=== EXCERPTED TEXT ===

And – let me emphasize this -- if they aren’t good at test scores, there are so many other ways to shine.
 Through the years, one of my biggest irritations and shames stems from watching  gifts that have been offered individual schools  flow away  like sand in a hard rain. Instead, it seems administrators have no idea how to plug in interested volunteers, such as businesses. The information is handed then over to teachers, who are much too busy to take on another plate load of work.
And yet so many things can be done. The possibilities are endless and many resources exist. They’ve just never been linked to schools and no one bothers to take the time to connect them. I loved this story from a retired culinary teacher (who had a waiting list sometimes as high as 500 at a local high school.) Calling him Hector, the 17-year-old senior walked into her class, having failed just about everything.  It seemed his options were over until he lit up the stove, and it flamed his heart and he ended up a chef.
This is exactly what I mean. One incident changed this kid’s life. Because the culinary slot remains unfilled, we started a cooking club – which is now packed one day a week. If I had my way, this club would be at least three days a week.
Therefore, here are my suggestions to the new sup who now serves officially as LAUSD’s deputy superintendent and came from the Bill and Melinda Gates Foundation where he served as the deputy director of education.

=== RECORDS ===

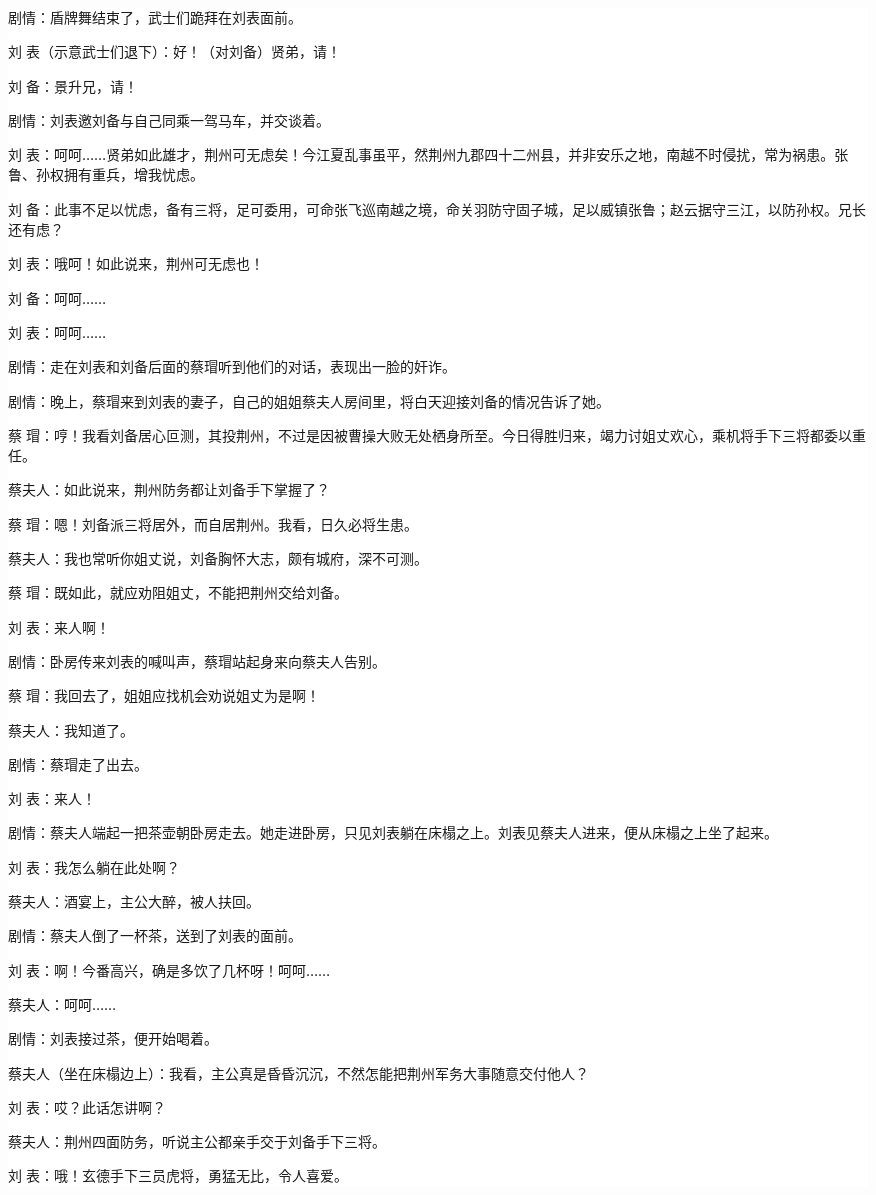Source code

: 剧情：盾牌舞结束了，武士们跪拜在刘表面前。

刘 表（示意武士们退下）：好！（对刘备）贤弟，请！

刘 备：景升兄，请！

剧情：刘表邀刘备与自己同乘一驾马车，并交谈着。

刘 表：呵呵……贤弟如此雄才，荆州可无虑矣！今江夏乱事虽平，然荆州九郡四十二州县，并非安乐之地，南越不时侵扰，常为祸患。张鲁、孙权拥有重兵，增我忧虑。

刘 备：此事不足以忧虑，备有三将，足可委用，可命张飞巡南越之境，命关羽防守固子城，足以威镇张鲁；赵云据守三江，以防孙权。兄长还有虑？

刘 表：哦呵！如此说来，荆州可无虑也！

刘 备：呵呵……

刘 表：呵呵……

剧情：走在刘表和刘备后面的蔡瑁听到他们的对话，表现出一脸的奸诈。

剧情：晚上，蔡瑁来到刘表的妻子，自己的姐姐蔡夫人房间里，将白天迎接刘备的情况告诉了她。

蔡 瑁：哼！我看刘备居心叵测，其投荆州，不过是因被曹操大败无处栖身所至。今日得胜归来，竭力讨姐丈欢心，乘机将手下三将都委以重任。

蔡夫人：如此说来，荆州防务都让刘备手下掌握了？

蔡 瑁：嗯！刘备派三将居外，而自居荆州。我看，日久必将生患。

蔡夫人：我也常听你姐丈说，刘备胸怀大志，颇有城府，深不可测。

蔡 瑁：既如此，就应劝阻姐丈，不能把荆州交给刘备。

刘 表：来人啊！

剧情：卧房传来刘表的喊叫声，蔡瑁站起身来向蔡夫人告别。

蔡 瑁：我回去了，姐姐应找机会劝说姐丈为是啊！

蔡夫人：我知道了。

剧情：蔡瑁走了出去。

刘 表：来人！

剧情：蔡夫人端起一把茶壶朝卧房走去。她走进卧房，只见刘表躺在床榻之上。刘表见蔡夫人进来，便从床榻之上坐了起来。

刘 表：我怎么躺在此处啊？

蔡夫人：酒宴上，主公大醉，被人扶回。

剧情：蔡夫人倒了一杯茶，送到了刘表的面前。

刘 表：啊！今番高兴，确是多饮了几杯呀！呵呵……

蔡夫人：呵呵……

剧情：刘表接过茶，便开始喝着。

蔡夫人（坐在床榻边上）：我看，主公真是昏昏沉沉，不然怎能把荆州军务大事随意交付他人？

刘 表：哎？此话怎讲啊？

蔡夫人：荆州四面防务，听说主公都亲手交于刘备手下三将。

刘 表：哦！玄德手下三员虎将，勇猛无比，令人喜爱。

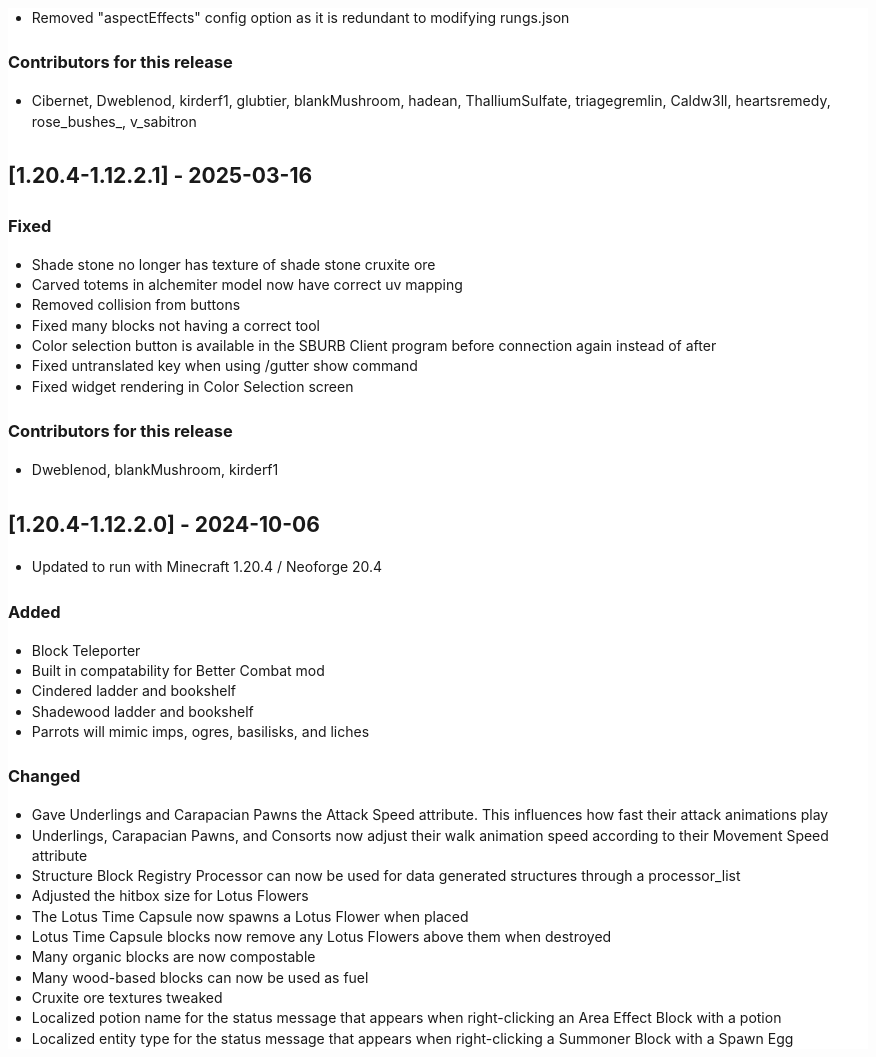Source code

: - Removed "aspectEffects" config option as it is redundant to modifying rungs.json

### Contributors for this release

- Cibernet, Dweblenod, kirderf1, glubtier, blankMushroom, hadean, ThalliumSulfate, triagegremlin, Caldw3ll, heartsremedy, rose_bushes_, v_sabitron

## [1.20.4-1.12.2.1] - 2025-03-16

### Fixed

- Shade stone no longer has texture of shade stone cruxite ore
- Carved totems in alchemiter model now have correct uv mapping
- Removed collision from buttons
- Fixed many blocks not having a correct tool
- Color selection button is available in the SBURB Client program before connection again instead of after
- Fixed untranslated key when using /gutter show command
- Fixed widget rendering in Color Selection screen

### Contributors for this release

- Dweblenod, blankMushroom, kirderf1

## [1.20.4-1.12.2.0] - 2024-10-06

- Updated to run with Minecraft 1.20.4 / Neoforge 20.4

### Added

- Block Teleporter
- Built in compatability for Better Combat mod
- Cindered ladder and bookshelf
- Shadewood ladder and bookshelf
- Parrots will mimic imps, ogres, basilisks, and liches

### Changed

- Gave Underlings and Carapacian Pawns the Attack Speed attribute. This influences how fast their attack animations play
- Underlings, Carapacian Pawns, and Consorts now adjust their walk animation speed according to their Movement Speed attribute
- Structure Block Registry Processor can now be used for data generated structures through a processor_list
- Adjusted the hitbox size for Lotus Flowers
- The Lotus Time Capsule now spawns a Lotus Flower when placed
- Lotus Time Capsule blocks now remove any Lotus Flowers above them when destroyed
- Many organic blocks are now compostable
- Many wood-based blocks can now be used as fuel
- Cruxite ore textures tweaked
- Localized potion name for the status message that appears when right-clicking an Area Effect Block with a potion
- Localized entity type for the status message that appears when right-clicking a Summoner Block with a Spawn Egg
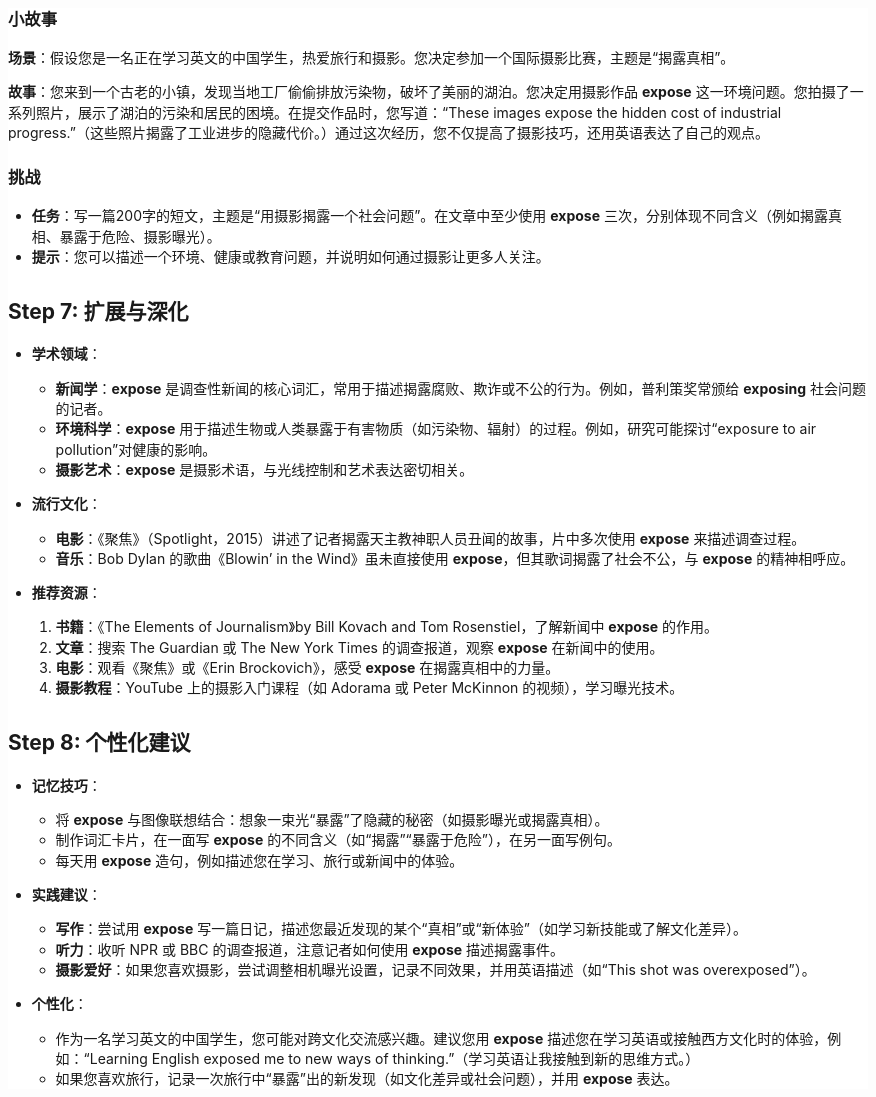 ### 小故事
**场景**：假设您是一名正在学习英文的中国学生，热爱旅行和摄影。您决定参加一个国际摄影比赛，主题是“揭露真相”。

**故事**：您来到一个古老的小镇，发现当地工厂偷偷排放污染物，破坏了美丽的湖泊。您决定用摄影作品 **expose** 这一环境问题。您拍摄了一系列照片，展示了湖泊的污染和居民的困境。在提交作品时，您写道：“These images expose the hidden cost of industrial progress.”（这些照片揭露了工业进步的隐藏代价。）通过这次经历，您不仅提高了摄影技巧，还用英语表达了自己的观点。

### 挑战
- **任务**：写一篇200字的短文，主题是“用摄影揭露一个社会问题”。在文章中至少使用 **expose** 三次，分别体现不同含义（例如揭露真相、暴露于危险、摄影曝光）。
- **提示**：您可以描述一个环境、健康或教育问题，并说明如何通过摄影让更多人关注。

## Step 7: 扩展与深化

- **学术领域**：
  - **新闻学**：**expose** 是调查性新闻的核心词汇，常用于描述揭露腐败、欺诈或不公的行为。例如，普利策奖常颁给 **exposing** 社会问题的记者。
  - **环境科学**：**expose** 用于描述生物或人类暴露于有害物质（如污染物、辐射）的过程。例如，研究可能探讨“exposure to air pollution”对健康的影响。
  - **摄影艺术**：**expose** 是摄影术语，与光线控制和艺术表达密切相关。

- **流行文化**：
  - **电影**：《聚焦》（Spotlight，2015）讲述了记者揭露天主教神职人员丑闻的故事，片中多次使用 **expose** 来描述调查过程。
  - **音乐**：Bob Dylan 的歌曲《Blowin’ in the Wind》虽未直接使用 **expose**，但其歌词揭露了社会不公，与 **expose** 的精神相呼应。

- **推荐资源**：
  1. **书籍**：《The Elements of Journalism》by Bill Kovach and Tom Rosenstiel，了解新闻中 **expose** 的作用。
  2. **文章**：搜索 The Guardian 或 The New York Times 的调查报道，观察 **expose** 在新闻中的使用。
  3. **电影**：观看《聚焦》或《Erin Brockovich》，感受 **expose** 在揭露真相中的力量。
  4. **摄影教程**：YouTube 上的摄影入门课程（如 Adorama 或 Peter McKinnon 的视频），学习曝光技术。

## Step 8: 个性化建议

- **记忆技巧**：
  - 将 **expose** 与图像联想结合：想象一束光“暴露”了隐藏的秘密（如摄影曝光或揭露真相）。
  - 制作词汇卡片，在一面写 **expose** 的不同含义（如“揭露”“暴露于危险”），在另一面写例句。
  - 每天用 **expose** 造句，例如描述您在学习、旅行或新闻中的体验。

- **实践建议**：
  - **写作**：尝试用 **expose** 写一篇日记，描述您最近发现的某个“真相”或“新体验”（如学习新技能或了解文化差异）。
  - **听力**：收听 NPR 或 BBC 的调查报道，注意记者如何使用 **expose** 描述揭露事件。
  - **摄影爱好**：如果您喜欢摄影，尝试调整相机曝光设置，记录不同效果，并用英语描述（如“This shot was overexposed”）。

- **个性化**：
  - 作为一名学习英文的中国学生，您可能对跨文化交流感兴趣。建议您用 **expose** 描述您在学习英语或接触西方文化时的体验，例如：“Learning English exposed me to new ways of thinking.”（学习英语让我接触到新的思维方式。）
  - 如果您喜欢旅行，记录一次旅行中“暴露”出的新发现（如文化差异或社会问题），并用 **expose** 表达。

</xaiArtifact>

===

*EXERCISE INSTRUCTIONS*
[A] Write out every proper name that appears in the school commentary, one per line.
[B] In the school commentary, copy the passage starting at "This is exactly" and ending at "director of education.".
[C] Carry on the school commentary from the point where it stops.

*ANSWERS TO THE EXERCISE*
[A]
Hector
LAUSD
Bill and Melinda Gates Foundation

[B]
This is exactly what I mean. One incident changed this kid’s life. Because the culinary slot remains unfilled, we started a cooking club – which is now packed one day a week. If I had my way, this club would be at least three days a week.
Therefore, here are my suggestions to the new sup who now serves officially as LAUSD’s deputy superintendent and came from the Bill and Melinda Gates Foundation where he served as the deputy director of education.

[C]
I just hope he listens:
--Ask parents to participate in their child’s education no matter if it’s high school, middle school or elementary – and ask for community volunteers who want to help. Quit making both these groups feel EXCLUDED. Every school should have a plan to embrace parents and community volunteers. So often those very people so willing to help are discouraged. Parents and other volunteers can be an extra set of eyes and also the only watchdog to ensure schools are running a clean operation . Campuses, including charter schools, say they want parents, but so often the door is truly closed. Even if one parent steps up, that is so much better than zero. One evening recently, when we went to our son’s school for open house, we were late because my husband didn’t get off work in time. When we walked up to one door, the teacher asked: “Are you with fourth period?” We said no, and he refused to let us in. In fact, he shut the door on us. This really felt like a punch in the face. That’s what I mean by not welcoming parents. Let’s begin to pull open those doors – not just pretend we are!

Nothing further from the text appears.